La alarma para ir a dormir (no solo para despertar)
Ponemos alarma para despertar. ¿Por qué no ponemos alarma para acostarnos? Yo tengo una a las 22:30 con el mensaje "prepara tu ritual". Y otra a las 23:15 con el mensaje "apaga la luz". Las primeras semanas las ignoraba. Luego empecé a hacerles caso. Ahora son mi ancla.
El rastreador de sueño como aliado, no como juez
Los rastreadores de sueño (pulseras, anillos, relojes) pueden ser útiles o tóxicos, según cómo los uses. Si te obsesionas con la puntuación, te generan ansiedad y empeoran el sueño. Si los usas para ver tendencias (¿duermo más profundo cuando me acuesto a la misma hora?), son aliados. Yo los usé durante el experimento y luego los dejé. No necesito un número para saber cómo me siento.

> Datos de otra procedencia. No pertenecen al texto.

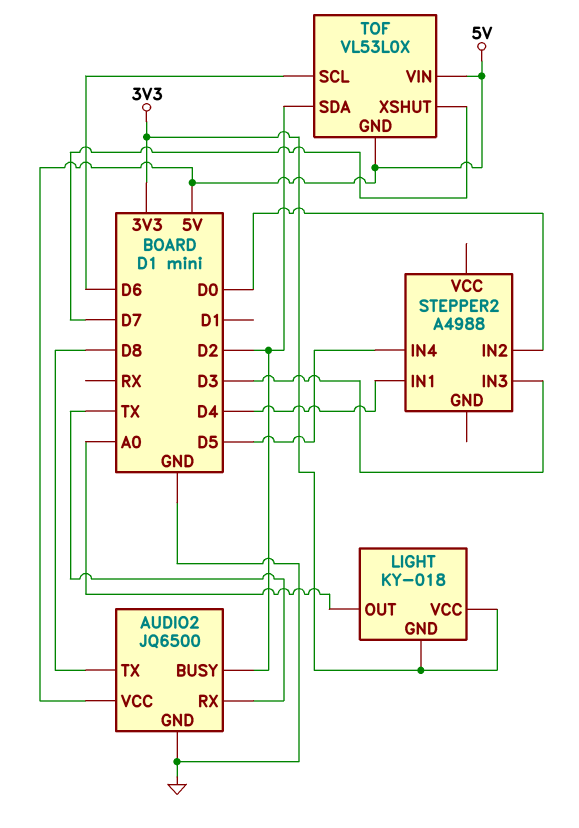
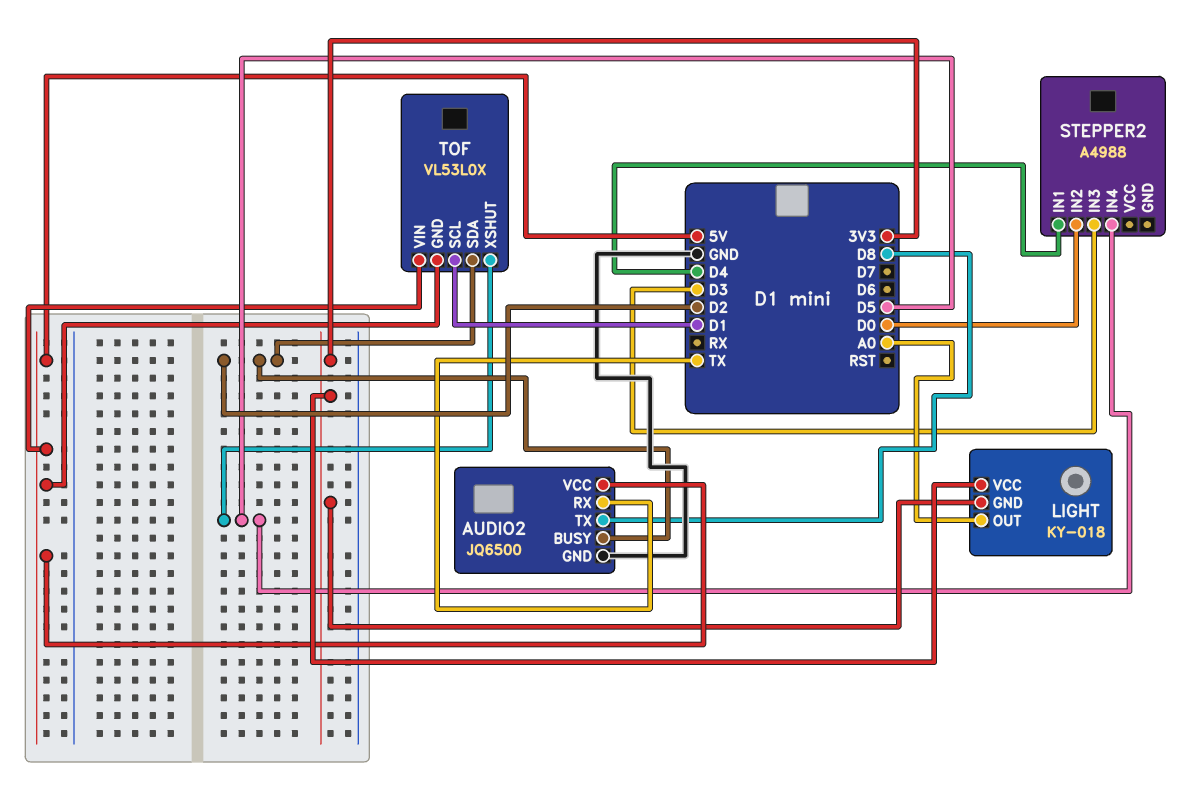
TOF pin SCL: D6 -> D1
TOF pin XSHUT: D7 -> D5

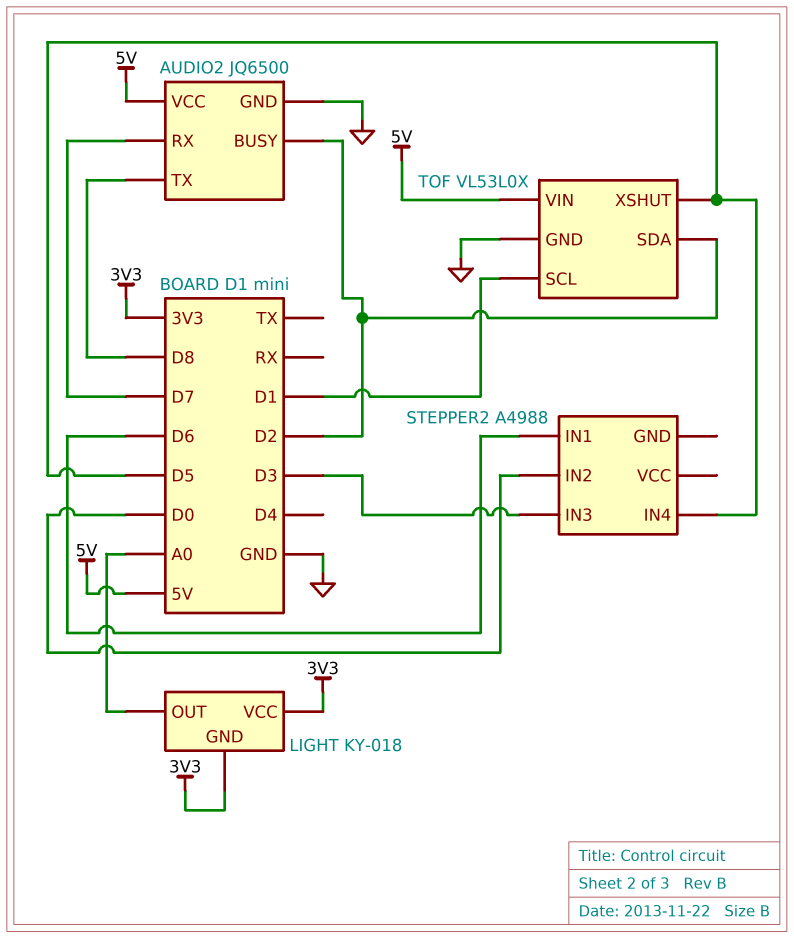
AUDIO2 pin RX: TX -> D7
STEPPER2 pin IN1: D4 -> D6
TOF pin GND: 5V -> GND

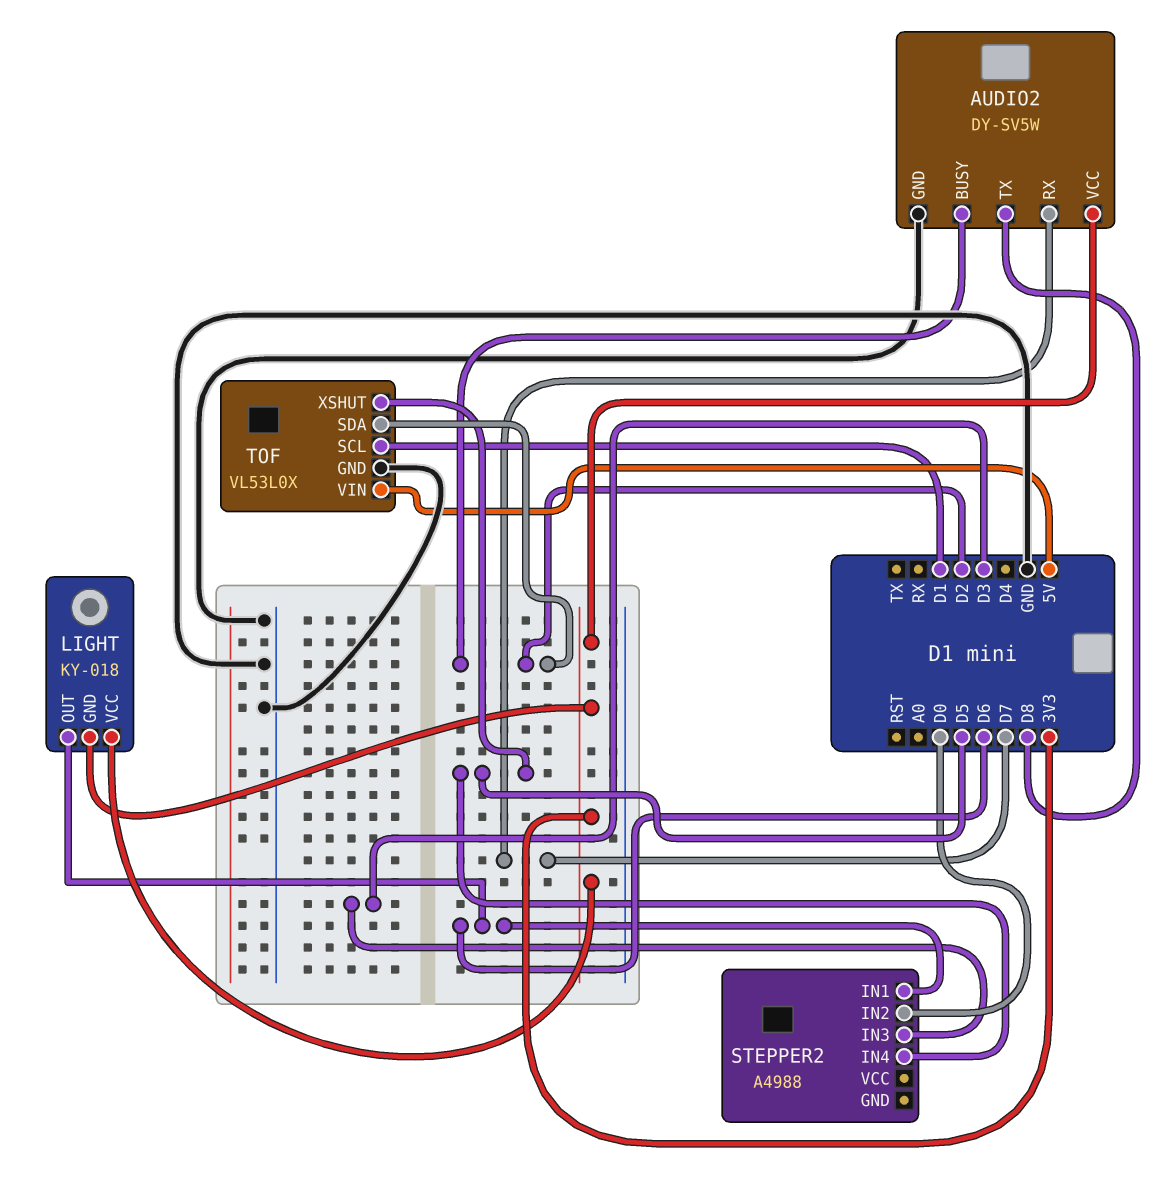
AUDIO2: JQ6500 -> DY-SV5W
AUDIO2 pin VCC: 5V -> 3V3
LIGHT pin OUT: A0 -> D6

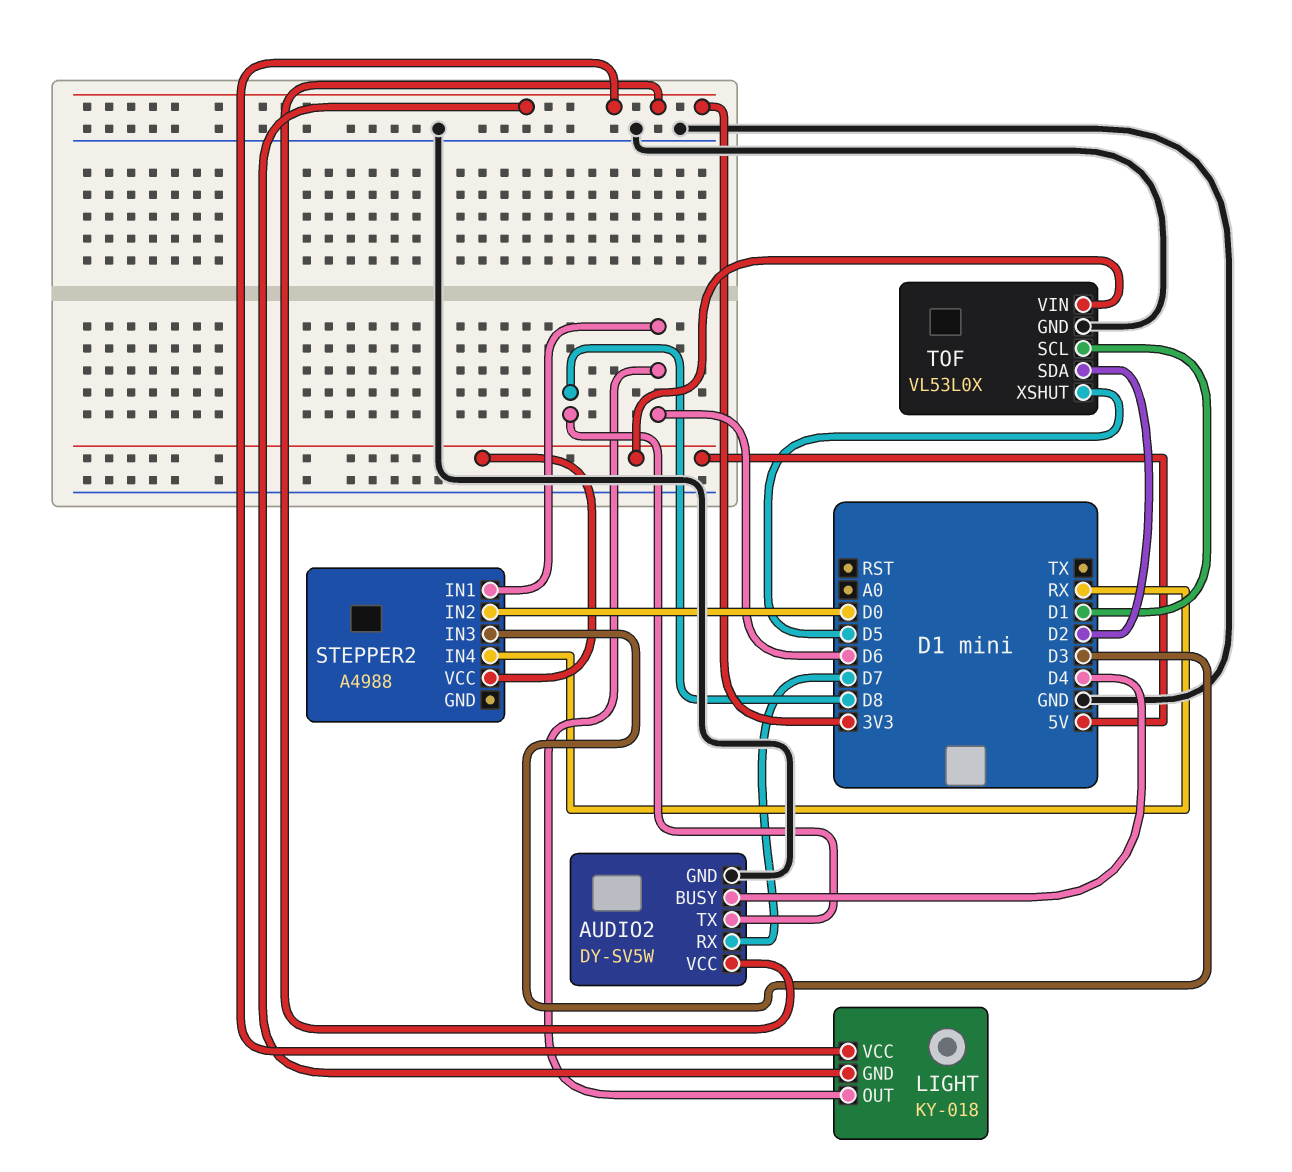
AUDIO2 pin BUSY: D2 -> D4
STEPPER2 pin IN4: D5 -> RX
STEPPER2 pin VCC: none -> 5V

Conclusión: la regularidad es un acto de rebeldía gentil
Después de tres meses de acostarme siempre a la misma hora (con una honestidad del 85% de las noches, no soy perfecta), he llegado a una conclusión que me ha cambiado la vida: la regularidad no es una cárcel, es una liberación.
Parece contradictorio. La disciplina suena a restricción. Pero lo que he descubierto es que cuando respeto mi hora de acostarme, el resto del día se vuelve más fácil. No tomo decisiones de fuerza de voluntad constantemente. No negocio conmigo misma si me quedo una hora más viendo una serie. No acumulo deuda de sueño que luego pretendo pagar con intereses. Simplemente, a las 23:30, me voy a la cama. Y punto.
Ese "punto" es el acto de rebeldía. Porque vivimos en una cultura que nos dice que siempre podemos hacer una cosa más. Un correo más. Un episodio más. Una copa más. Acostarse a la misma hora es decir "no, yo decido cuándo termina mi día, no lo decide la pantalla, ni la presión social, ni mi propia ambición".
Mi hermana tenía razón. No se trata de cuánto duermes. Se trata de a qué hora. He dormido nueve horas horribles y siete maravillosas. La diferencia no estuvo en el número. Estuvo en la regularidad.
Si hoy solo te quedas con una cosa de este artículo, que sea esta: elige una hora para acostarte. Una hora realista, no heroica. Y durante dos semanas, respétala como si fuera una cita con la persona más importante del mundo. Porque lo es. Esa persona eres tú, descansando. Y el descanso no es un lujo. Es la base de todo lo demás.
La hora dorada existe. No es mágica. Es biológica. Y está esperando que la escojas.
Preguntas frecuentes desde el lado oscuro de la almohada
1. ¿Puedo tener dos horas fijas diferentes entre semana y fines de semana?
Sí, pero con un margen máximo de una hora. Más de eso genera jet lag social. Por ejemplo, 23:00 entre semana y 23:30 o 00:00 el sábado es asumible.
2. ¿Qué hago si una noche no puedo dormir aunque me acueste a mi hora?
Levántate de la cama, ve a otra habitación, lee algo aburrido en papel (nada de pantallas), y vuelve cuando tengas sueño. Forzarte a dormir empeora el insomnio.
3. ¿La regularidad sirve aunque me acueste muy tarde (por ejemplo, a las 3:00)?
Sí, siempre que sea siempre a las 3:00. El cuerpo puede adaptarse a cualquier hora si es constante. El problema es cuando el entorno (luz, ruido, vida social) no respeta esa hora.
4. ¿Cuánto tarda el cuerpo en adaptarse a una nueva hora de acostarse?
Entre tres días y dos semanas, dependiendo de la diferencia con tu hora natural y de tu exposición a la luz de la mañana.
5. ¿Puedo usar pastillas para dormir para fijar la regularidad?
No es recomendable. Las pastillas no generan sueño fisiológico, solo sedación, y no respetan la arquitectura natural del sueño. La regularidad se construye con conducta, no con fármacos.